A Multiobjective Optimization Approach for COLREGs-Compliant Path Planning of Autonomous Surface Vehicles Verified on Networked Bridge Simulators

Abstract

This paper presents a multiobjective optimization approach for path planning of autonomous surface vehicles (ASVs). A unique feature of the technique is the unification of the Convention on the International Regulations for Preventing Collisions at Sea (COLREGs) with good seamanship’s practice along with hierarchical (rather than simultaneous) inclusion of objectives. The requirements of collision avoidance are formulated as mathematical inequalities and constraints in the optimization framework and thus collision-free manoeuvres and COLREGs-compliant behaviours are provided in a seafarer-like way. Specific expert knowledge is also taken into account when designing the multiobjective optimization algorithm. For example, good seamanship reveals that if allowed, an evasive manoeuvre with course changes is always preferred over one with speed changes in practical maritime navigation.

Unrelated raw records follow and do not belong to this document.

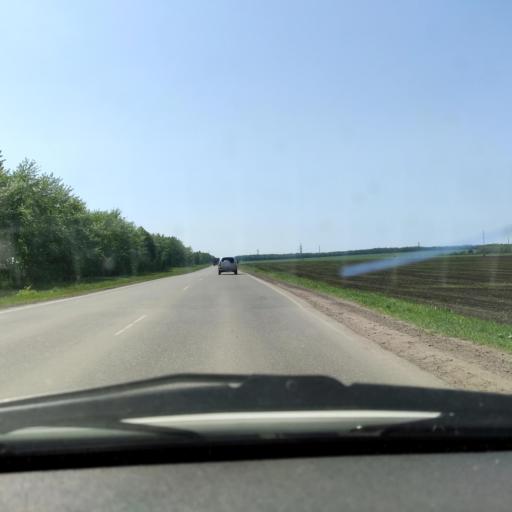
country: RU
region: Bashkortostan
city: Avdon
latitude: 54.5814
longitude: 55.7793
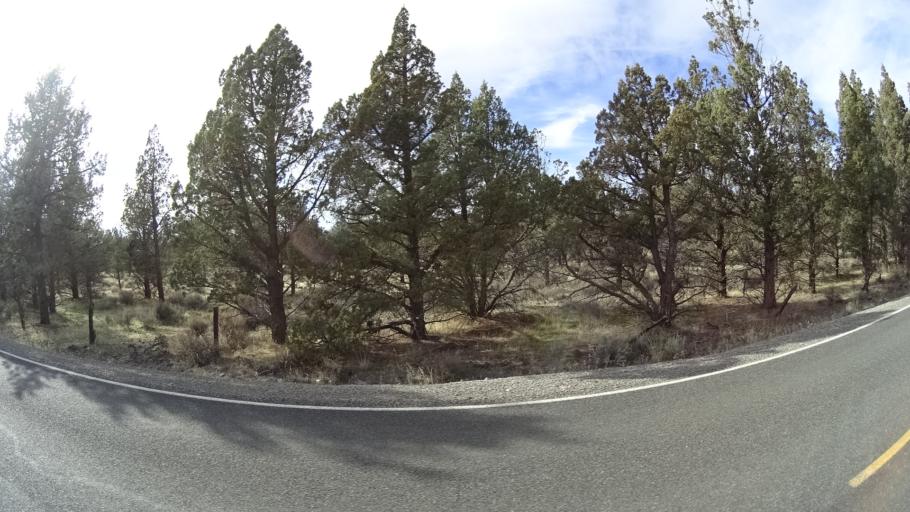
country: US
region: California
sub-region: Siskiyou County
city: Montague
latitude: 41.6503
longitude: -122.3994
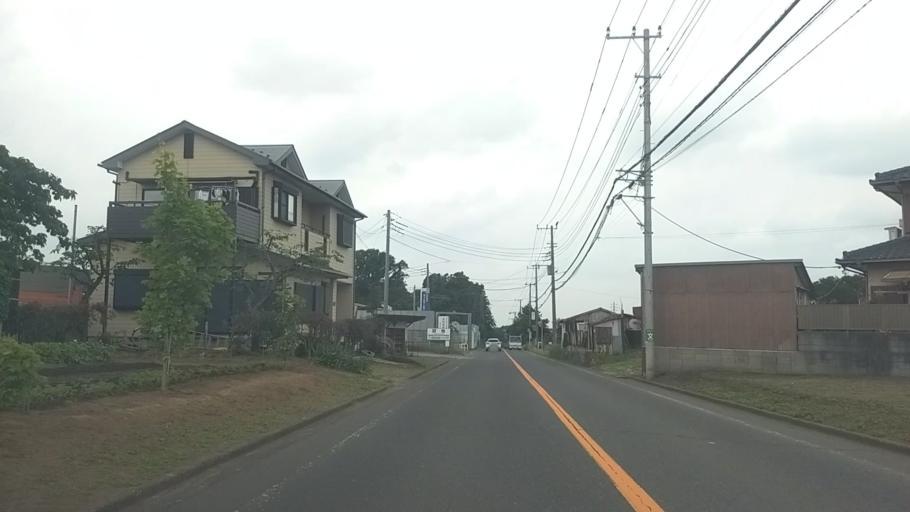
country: JP
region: Kanagawa
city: Fujisawa
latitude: 35.3527
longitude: 139.4352
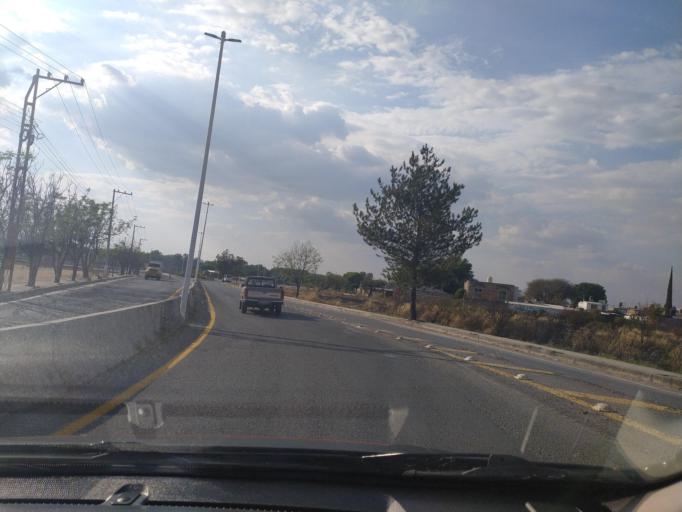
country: MX
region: Guanajuato
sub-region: San Francisco del Rincon
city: Estacion de San Francisco
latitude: 21.0348
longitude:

As a result, a hierarchical sorting rule is designed to prioritize the objective of course/speed change preference over other objectives such as path length and path smoothness, and then incorporated into a specific evolutionary algorithm called hierarchical multiobjective particle swarm optimization (H-MOPSO) algorithm. The H-MOPSO algorithm solves the real-time path planning problem through finding solutions of the formulated optimization problem. The effectiveness of the proposed H-MOPSO algorithm is demonstrated through both desktop and high-fidelity networked bridge simulations.